Les travaux de réhabilitation des routes nationales numéro 5 (RN5) et numéro 30 dans la ville d’Uvira, à l’est de la République démocratique du Congo, progressent difficilement, freinés par l’insécurité, des problèmes d’expropriation et de logistique, ainsi que par le non-respect des normes d’aménagement, selon plusieurs acteurs locaux.

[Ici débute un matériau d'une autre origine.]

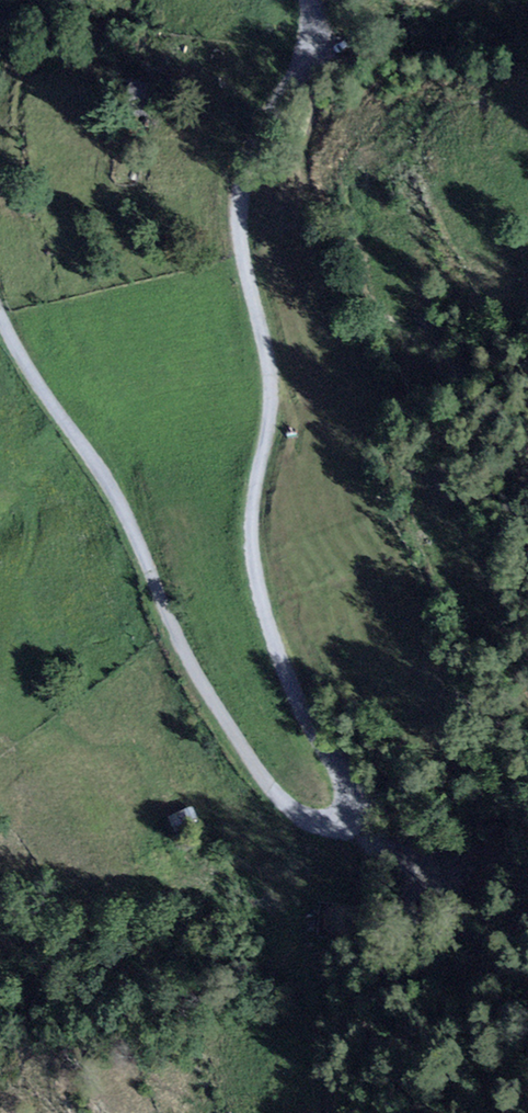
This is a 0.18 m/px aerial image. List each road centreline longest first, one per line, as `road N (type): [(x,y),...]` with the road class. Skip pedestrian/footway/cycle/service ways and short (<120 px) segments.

Lancé officiellement le 17 septembre dernier par le gouverneur de province au nom du Chef de l’État, le projet vise à réhabiliter le tronçon de la RN5 reliant le rond-point Kavimvira au port public de Kalundu, soit environ 10 kilomètres, avec une largeur prévue de 18 mètres. Ce projet est financé par le gouvernement congolais et exécuté par l’entreprise de construction EIS-EKA.
Cependant, plusieurs défis ralentissent considérablement l’avancement des travaux. À Kalundu, une large portion du port a été endommagée par les eaux du lac Tanganyika, compliquant les travaux à proximité. À Mulungungu, ce sont les embouteillages chroniques et l’absence d’un espace de stationnement adapté qui perturbent les opérations de chantier.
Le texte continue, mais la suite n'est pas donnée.